Segment Start: DATA FOR PROCESSING

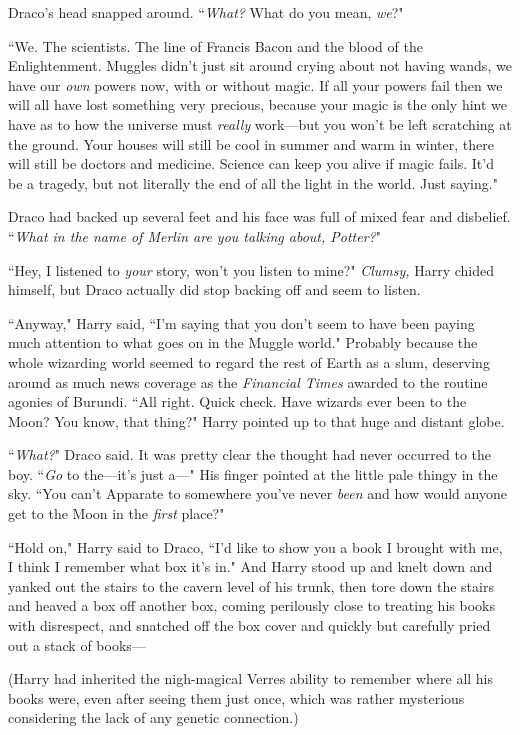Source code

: Draco's head snapped around. ``\emph{What?} What do you mean, \emph{we}?"

``We. The scientists. The line of Francis Bacon and the blood of the Enlightenment. Muggles didn't just sit around crying about not having wands, we have our \emph{own} powers now, with or without magic. If all your powers fail then we will all have lost something very precious, because your magic is the only hint we have as to how the universe must \emph{really} work—but you won't be left scratching at the ground. Your houses will still be cool in summer and warm in winter, there will still be doctors and medicine. Science can keep you alive if magic fails. It'd be a tragedy, but not literally the end of all the light in the world. Just saying."

Draco had backed up several feet and his face was full of mixed fear and disbelief. ``\emph{What in the name of Merlin are you talking about, Potter?}"

``Hey, I listened to \emph{your} story, won't you listen to mine?" \emph{Clumsy,} Harry chided himself, but Draco actually did stop backing off and seem to listen.

``Anyway," Harry said, ``I'm saying that you don't seem to have been paying much attention to what goes on in the Muggle world." Probably because the whole wizarding world seemed to regard the rest of Earth as a slum, deserving around as much news coverage as the \emph{Financial Times} awarded to the routine agonies of Burundi. ``All right. Quick check. Have wizards ever been to the Moon? You know, that thing?" Harry pointed up to that huge and distant globe.

``\emph{What?}" Draco said. It was pretty clear the thought had never occurred to the boy. ``\emph{Go} to the—it's just a—" His finger pointed at the little pale thingy in the sky. ``You can't Apparate to somewhere you've never \emph{been} and how would anyone get to the Moon in the \emph{first} place?"

``Hold on," Harry said to Draco, ``I'd like to show you a book I brought with me, I think I remember what box it's in." And Harry stood up and knelt down and yanked out the stairs to the cavern level of his trunk, then tore down the stairs and heaved a box off another box, coming perilously close to treating his books with disrespect, and snatched off the box cover and quickly but carefully pried out a stack of books—

(Harry had inherited the nigh-magical Verres ability to remember where all his books were, even after seeing them just once, which was rather mysterious considering the lack of any genetic connection.)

Segment End: DATA FOR PROCESSING

## YOUR TASK:
Return, from the data above, each line in which the string "because" appears.

## THE COMPLETED TASK:
``We. The scientists. The line of Francis Bacon and the blood of the Enlightenment. Muggles didn't just sit around crying about not having wands, we have our \emph{own} powers now, with or without magic. If all your powers fail then we will all have lost something very precious, because your magic is the only hint we have as to how the universe must \emph{really} work—but you won't be left scratching at the ground. Your houses will still be cool in summer and warm in winter, there will still be doctors and medicine. Science can keep you alive if magic fails. It'd be a tragedy, but not literally the end of all the light in the world. Just saying."
``Anyway," Harry said, ``I'm saying that you don't seem to have been paying much attention to what goes on in the Muggle world." Probably because the whole wizarding world seemed to regard the rest of Earth as a slum, deserving around as much news coverage as the \emph{Financial Times} awarded to the routine agonies of Burundi. ``All right. Quick check. Have wizards ever been to the Moon? You know, that thing?" Harry pointed up to that huge and distant globe.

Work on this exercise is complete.